In October 1938, Marcel Reich, a high school graduate in Berlin, was abruptly awakened by a police officer who informed him he had been expelled as a Polish Jew. This bizarre moment of normalcy—Reich wanted to give his theater ticket to his landlord—was soon overshadowed by the chaos of persecution. Reich would later survive the Warsaw Ghetto and become one of the most influential literary critics in West Germany. His story is emblematic of a broader pattern: the systematic rejection of persecuted Jews by European nations during the early years of Nazi rule.

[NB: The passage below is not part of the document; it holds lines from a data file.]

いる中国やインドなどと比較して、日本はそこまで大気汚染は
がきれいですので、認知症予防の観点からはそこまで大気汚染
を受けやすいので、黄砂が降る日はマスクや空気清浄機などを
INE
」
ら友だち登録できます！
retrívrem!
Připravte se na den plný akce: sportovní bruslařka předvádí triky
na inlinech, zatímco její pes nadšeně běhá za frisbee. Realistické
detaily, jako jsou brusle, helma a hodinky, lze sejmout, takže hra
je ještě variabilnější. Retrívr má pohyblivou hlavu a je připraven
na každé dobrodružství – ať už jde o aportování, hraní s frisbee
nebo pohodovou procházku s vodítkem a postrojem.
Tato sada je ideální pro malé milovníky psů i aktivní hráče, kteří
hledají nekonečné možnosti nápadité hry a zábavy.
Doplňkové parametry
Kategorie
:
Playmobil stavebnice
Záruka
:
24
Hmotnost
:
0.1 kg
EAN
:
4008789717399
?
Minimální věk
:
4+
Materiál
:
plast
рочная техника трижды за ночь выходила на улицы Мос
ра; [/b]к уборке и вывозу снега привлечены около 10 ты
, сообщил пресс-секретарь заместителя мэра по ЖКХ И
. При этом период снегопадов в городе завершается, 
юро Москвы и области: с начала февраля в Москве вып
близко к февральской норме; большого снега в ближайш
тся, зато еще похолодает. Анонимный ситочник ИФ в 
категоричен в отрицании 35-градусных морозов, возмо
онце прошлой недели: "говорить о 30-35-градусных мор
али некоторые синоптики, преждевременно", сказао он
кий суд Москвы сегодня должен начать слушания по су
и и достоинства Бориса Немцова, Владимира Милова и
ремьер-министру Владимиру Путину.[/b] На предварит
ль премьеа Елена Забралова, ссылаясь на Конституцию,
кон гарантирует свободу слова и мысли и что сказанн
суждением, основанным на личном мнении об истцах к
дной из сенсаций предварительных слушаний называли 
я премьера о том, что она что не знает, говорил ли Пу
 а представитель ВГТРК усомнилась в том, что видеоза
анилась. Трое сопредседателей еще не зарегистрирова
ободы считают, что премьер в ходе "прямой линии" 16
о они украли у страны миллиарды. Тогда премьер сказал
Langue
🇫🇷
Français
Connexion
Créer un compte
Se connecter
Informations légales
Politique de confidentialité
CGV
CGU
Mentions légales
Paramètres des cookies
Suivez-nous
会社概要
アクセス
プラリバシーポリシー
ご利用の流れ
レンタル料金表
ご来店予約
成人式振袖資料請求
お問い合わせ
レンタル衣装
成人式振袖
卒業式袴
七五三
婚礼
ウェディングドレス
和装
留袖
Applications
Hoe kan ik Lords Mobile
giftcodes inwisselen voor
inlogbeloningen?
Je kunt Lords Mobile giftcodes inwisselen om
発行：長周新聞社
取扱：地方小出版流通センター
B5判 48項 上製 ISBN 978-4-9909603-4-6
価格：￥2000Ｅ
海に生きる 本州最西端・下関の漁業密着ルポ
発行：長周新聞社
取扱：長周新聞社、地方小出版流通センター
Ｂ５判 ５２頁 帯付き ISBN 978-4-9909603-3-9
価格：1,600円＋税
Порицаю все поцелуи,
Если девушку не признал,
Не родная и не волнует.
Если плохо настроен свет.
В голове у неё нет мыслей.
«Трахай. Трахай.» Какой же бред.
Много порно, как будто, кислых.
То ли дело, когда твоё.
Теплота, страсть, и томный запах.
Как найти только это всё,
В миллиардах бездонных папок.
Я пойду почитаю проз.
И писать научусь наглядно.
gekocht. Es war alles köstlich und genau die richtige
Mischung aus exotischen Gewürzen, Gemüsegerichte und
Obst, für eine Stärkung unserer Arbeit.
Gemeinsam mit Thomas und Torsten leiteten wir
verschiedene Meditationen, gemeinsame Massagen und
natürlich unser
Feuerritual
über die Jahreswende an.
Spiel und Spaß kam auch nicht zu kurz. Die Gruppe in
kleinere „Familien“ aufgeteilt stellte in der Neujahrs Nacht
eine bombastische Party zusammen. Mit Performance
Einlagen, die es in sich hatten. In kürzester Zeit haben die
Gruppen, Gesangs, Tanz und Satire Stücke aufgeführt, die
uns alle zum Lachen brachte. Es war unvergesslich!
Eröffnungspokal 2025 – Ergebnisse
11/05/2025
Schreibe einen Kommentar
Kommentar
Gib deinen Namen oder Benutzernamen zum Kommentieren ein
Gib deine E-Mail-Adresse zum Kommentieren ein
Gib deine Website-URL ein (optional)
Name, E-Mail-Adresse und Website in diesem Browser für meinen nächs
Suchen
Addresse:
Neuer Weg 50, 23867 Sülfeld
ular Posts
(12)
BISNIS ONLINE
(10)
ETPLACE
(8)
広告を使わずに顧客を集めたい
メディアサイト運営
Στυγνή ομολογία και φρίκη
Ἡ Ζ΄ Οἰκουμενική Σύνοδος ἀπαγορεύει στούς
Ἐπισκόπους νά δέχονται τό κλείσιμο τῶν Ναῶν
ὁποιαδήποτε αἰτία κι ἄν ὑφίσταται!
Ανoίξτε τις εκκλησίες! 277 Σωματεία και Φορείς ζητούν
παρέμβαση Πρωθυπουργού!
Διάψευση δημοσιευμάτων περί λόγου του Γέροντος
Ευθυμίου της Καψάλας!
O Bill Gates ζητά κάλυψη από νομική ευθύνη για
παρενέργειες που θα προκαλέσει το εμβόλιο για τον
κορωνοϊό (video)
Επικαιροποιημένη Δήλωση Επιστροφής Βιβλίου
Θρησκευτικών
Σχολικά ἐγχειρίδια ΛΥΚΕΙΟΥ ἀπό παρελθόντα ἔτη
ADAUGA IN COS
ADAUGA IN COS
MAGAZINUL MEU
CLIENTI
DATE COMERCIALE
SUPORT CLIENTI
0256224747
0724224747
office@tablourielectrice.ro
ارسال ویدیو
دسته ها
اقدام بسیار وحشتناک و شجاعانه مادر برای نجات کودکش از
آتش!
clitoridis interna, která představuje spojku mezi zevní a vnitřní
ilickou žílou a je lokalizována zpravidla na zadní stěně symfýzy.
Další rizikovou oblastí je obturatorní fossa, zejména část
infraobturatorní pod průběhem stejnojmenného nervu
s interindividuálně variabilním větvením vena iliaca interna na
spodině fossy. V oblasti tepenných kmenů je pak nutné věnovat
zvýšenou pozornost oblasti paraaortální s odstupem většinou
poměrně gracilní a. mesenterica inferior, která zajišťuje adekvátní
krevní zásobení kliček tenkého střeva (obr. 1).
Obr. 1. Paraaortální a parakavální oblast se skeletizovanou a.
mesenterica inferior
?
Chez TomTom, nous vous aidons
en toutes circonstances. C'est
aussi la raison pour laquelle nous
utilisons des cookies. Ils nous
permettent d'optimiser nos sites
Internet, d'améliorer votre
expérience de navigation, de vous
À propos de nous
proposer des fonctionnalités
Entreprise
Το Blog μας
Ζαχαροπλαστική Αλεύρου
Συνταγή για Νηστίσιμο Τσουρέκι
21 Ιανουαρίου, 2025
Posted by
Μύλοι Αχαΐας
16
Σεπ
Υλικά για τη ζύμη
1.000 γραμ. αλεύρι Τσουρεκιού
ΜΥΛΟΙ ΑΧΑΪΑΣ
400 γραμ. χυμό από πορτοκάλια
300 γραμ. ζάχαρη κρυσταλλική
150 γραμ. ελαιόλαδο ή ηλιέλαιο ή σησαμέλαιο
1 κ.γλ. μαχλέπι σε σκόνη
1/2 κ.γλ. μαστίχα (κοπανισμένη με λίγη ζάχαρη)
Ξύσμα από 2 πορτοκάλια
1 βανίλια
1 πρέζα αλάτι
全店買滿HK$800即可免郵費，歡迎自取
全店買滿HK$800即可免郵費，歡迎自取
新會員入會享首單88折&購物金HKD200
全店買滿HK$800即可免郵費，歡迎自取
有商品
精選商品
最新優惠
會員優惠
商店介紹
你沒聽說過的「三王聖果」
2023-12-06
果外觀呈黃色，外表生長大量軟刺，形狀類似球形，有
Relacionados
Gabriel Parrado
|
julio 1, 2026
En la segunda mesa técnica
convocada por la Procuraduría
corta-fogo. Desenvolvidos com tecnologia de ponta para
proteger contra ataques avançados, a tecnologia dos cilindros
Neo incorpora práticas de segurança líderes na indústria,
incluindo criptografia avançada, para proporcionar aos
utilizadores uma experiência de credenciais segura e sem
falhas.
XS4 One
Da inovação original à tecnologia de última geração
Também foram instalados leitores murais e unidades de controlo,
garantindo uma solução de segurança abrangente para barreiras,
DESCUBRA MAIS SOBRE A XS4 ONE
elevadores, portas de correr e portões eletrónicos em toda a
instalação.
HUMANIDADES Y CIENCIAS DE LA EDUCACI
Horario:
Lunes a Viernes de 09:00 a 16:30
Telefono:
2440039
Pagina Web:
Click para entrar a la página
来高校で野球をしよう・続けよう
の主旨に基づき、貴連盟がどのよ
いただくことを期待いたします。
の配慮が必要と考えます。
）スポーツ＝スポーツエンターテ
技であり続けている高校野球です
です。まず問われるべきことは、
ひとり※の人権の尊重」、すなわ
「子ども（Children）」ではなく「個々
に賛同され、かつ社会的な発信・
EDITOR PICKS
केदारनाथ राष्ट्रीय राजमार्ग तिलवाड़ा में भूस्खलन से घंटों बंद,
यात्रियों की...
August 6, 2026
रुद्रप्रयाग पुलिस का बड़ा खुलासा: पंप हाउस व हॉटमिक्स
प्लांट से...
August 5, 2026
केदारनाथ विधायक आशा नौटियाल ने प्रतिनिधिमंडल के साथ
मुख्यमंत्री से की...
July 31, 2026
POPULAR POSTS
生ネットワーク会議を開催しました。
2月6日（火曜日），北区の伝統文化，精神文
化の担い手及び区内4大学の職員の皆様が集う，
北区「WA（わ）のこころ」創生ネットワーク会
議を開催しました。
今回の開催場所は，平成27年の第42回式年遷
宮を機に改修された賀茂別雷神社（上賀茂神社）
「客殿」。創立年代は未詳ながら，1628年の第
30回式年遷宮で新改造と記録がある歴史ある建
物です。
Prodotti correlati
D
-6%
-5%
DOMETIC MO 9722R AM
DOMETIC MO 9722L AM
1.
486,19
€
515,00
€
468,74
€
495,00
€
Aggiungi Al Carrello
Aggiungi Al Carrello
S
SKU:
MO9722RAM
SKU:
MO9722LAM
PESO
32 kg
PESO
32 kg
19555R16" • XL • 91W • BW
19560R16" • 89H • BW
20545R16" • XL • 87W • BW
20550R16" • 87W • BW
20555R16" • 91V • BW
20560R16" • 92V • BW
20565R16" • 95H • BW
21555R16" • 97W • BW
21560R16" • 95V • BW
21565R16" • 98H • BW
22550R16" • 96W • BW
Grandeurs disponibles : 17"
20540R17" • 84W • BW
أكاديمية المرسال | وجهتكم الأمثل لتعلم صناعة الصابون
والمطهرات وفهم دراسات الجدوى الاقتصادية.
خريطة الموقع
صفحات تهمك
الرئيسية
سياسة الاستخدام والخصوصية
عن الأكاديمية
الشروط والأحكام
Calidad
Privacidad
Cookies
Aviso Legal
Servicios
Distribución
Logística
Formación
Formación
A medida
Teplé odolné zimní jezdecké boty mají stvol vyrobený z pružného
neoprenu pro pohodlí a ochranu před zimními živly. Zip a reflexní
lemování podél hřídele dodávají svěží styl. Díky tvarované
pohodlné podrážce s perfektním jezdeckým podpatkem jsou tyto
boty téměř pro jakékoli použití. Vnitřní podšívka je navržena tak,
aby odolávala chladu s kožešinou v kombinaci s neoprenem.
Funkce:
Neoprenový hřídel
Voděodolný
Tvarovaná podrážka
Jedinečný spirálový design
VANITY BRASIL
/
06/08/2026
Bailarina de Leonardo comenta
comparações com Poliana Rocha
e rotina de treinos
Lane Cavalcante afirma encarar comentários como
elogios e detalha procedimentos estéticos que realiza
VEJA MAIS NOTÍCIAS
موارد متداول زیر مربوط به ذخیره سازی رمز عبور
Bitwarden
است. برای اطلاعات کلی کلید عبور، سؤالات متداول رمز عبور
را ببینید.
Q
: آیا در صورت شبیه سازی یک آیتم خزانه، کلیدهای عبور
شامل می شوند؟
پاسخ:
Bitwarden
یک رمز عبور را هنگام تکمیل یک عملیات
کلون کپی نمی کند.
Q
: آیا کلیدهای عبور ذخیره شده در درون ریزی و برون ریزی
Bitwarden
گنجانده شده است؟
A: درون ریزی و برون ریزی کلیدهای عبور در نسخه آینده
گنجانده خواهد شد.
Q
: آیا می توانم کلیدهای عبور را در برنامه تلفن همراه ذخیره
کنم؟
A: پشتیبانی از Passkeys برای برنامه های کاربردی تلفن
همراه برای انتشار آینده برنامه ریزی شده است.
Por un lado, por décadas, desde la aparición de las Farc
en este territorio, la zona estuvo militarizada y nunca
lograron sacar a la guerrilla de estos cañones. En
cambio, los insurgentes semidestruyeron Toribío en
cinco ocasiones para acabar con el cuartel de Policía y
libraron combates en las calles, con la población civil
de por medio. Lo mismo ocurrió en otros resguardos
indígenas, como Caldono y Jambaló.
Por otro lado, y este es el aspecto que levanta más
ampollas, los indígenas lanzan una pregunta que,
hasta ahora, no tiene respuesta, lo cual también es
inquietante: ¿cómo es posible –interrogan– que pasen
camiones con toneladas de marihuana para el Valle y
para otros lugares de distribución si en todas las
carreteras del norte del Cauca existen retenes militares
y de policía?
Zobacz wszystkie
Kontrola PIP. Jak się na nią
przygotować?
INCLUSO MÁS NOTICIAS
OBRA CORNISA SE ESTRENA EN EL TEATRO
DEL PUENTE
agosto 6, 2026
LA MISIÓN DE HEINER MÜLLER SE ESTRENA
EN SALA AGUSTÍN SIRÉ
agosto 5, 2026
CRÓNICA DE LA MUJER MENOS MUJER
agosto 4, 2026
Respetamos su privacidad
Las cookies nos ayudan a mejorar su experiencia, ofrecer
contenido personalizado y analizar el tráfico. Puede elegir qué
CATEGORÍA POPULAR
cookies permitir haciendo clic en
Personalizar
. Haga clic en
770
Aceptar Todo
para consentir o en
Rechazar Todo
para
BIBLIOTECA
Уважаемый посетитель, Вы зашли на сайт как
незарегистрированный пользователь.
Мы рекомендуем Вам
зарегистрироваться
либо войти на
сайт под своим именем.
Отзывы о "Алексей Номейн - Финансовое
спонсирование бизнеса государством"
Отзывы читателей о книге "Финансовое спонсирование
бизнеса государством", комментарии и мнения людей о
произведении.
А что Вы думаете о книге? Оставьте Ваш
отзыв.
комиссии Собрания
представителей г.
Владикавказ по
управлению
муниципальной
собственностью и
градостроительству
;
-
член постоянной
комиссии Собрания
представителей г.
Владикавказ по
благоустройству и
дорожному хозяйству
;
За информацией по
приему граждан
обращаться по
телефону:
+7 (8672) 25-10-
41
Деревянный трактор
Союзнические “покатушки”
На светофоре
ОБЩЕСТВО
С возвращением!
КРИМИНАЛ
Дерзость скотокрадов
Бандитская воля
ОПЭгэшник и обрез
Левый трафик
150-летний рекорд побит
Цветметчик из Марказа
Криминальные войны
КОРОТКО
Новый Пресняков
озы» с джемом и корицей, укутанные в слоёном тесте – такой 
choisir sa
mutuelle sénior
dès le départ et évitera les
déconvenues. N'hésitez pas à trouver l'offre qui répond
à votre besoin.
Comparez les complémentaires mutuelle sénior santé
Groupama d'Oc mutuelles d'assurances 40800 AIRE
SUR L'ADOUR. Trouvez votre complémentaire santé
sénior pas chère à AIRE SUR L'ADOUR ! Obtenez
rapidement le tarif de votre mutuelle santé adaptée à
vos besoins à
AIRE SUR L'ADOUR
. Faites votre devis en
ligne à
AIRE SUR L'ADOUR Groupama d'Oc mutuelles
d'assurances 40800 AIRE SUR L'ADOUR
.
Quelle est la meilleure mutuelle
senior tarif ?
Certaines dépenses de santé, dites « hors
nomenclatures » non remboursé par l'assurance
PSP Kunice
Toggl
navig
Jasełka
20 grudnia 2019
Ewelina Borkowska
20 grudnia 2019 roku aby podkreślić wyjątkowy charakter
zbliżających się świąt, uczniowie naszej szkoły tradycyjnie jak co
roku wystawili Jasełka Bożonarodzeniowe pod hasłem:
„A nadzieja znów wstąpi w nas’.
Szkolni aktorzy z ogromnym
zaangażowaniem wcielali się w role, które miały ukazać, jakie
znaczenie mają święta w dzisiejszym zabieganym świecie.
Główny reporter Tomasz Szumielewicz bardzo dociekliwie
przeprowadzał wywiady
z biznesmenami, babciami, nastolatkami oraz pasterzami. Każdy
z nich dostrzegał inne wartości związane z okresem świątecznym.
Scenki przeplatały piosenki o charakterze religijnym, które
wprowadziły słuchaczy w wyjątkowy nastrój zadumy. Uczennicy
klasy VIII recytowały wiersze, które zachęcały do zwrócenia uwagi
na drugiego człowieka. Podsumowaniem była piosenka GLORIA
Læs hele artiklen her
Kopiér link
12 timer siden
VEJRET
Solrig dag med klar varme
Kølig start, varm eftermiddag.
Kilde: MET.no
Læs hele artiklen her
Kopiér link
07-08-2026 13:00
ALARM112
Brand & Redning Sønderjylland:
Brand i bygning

The year 1938 marked a turning point for Jewish refugees fleeing Nazi Germany. Following the annexation of Austria and the occupation of the Sudetenland, thousands of Jews found themselves caught between the borders of the German Reich, Hungary, and Poland. Many were stranded in liminal spaces, often referred to by Jewish aid organizations such as the Joint Distribution Committee as "no-man's land" for Jews. These areas became symbolic of the bureaucratic and political barriers erected against Jewish refugees seeking asylum.
Historian Susanne Heim’s research meticulously documents this period, tracing the chronology of flight from multiple perspectives—from international bodies like the League of Nations and Jewish support groups, to the Nazi regime itself and the refugees. In 1933, the League of Nations appointed James Grover McDonald as High Commissioner for Refugees from Germany. However, when he resigned in 1935, The Nation noted that his resignation might have been his greatest achievement, given the lack of progress in securing safe passage for Jewish refugees.
Efforts to organize legal emigration faced significant obstacles. The Nazi regime actively undermined any attempts at diplomatic solutions, while neighboring countries refused to accept German Jews. By 1939, all efforts to facilitate organized escape remained fruitless. Only Jewish relief networks, such as the Joint, operated effectively, providing critical support to those in need.
European states generally viewed German Jews as economic migrants rather than victims of political persecution. As a result, refugees encountered a labyrinthine system of restrictive immigration laws, contradictory visa requirements, and bureaucratic hurdles that rendered documents obsolete almost immediately. From Sweden to France, surreal administrative procedures discouraged exiles from attempting to flee. For instance, Alphons Silbermann, a sociologist who fled to Paris in 1933, found himself trapped in a paradoxical situation: without a residence permit, he could not work, and without work, he could not obtain a residence permit.
A British captain described the plight of German Jews as “desperate,” noting that the Nazis had stripped them of the capital needed for emigration. Conditions worsened over time, with 1934 being comparatively better than 1935. The dramatic arc of these experiences is captured in Heim’s book, which highlights how the illusion of a legal solution collapsed after the outbreak of World War II.
The question remains why democratic nations did little to help. Britain sought to prevent Jewish immigration to Palestine to avoid entanglement in the Arab-Jewish conflict under its mandate. French Jewish representatives feared that the influx of German Jews might fuel antisemitism within their own country. While U.S. President Franklin D. Roosevelt was sympathetic to Jewish refugees, American public sentiment was strongly anti-immigrant since the 1920s. In 1939, two-thirds of Americans opposed the admission of Jewish children transported from Germany.
One proposed solution, the Rublee-Schaecht plan of 1939, aimed to finance the emigration of German Jews through contributions from American Jews. However, this initiative became irrelevant following Germany’s invasion of Poland. With the collapse of this last hope for a legal resolution, the world’s doors closed definitively on the persecuted Jews of Europe. The failure of international cooperation and national policies left countless individuals stranded in a state of limbo, where survival depended solely on the resilience of personal networks and the generosity of humanitarian organizations.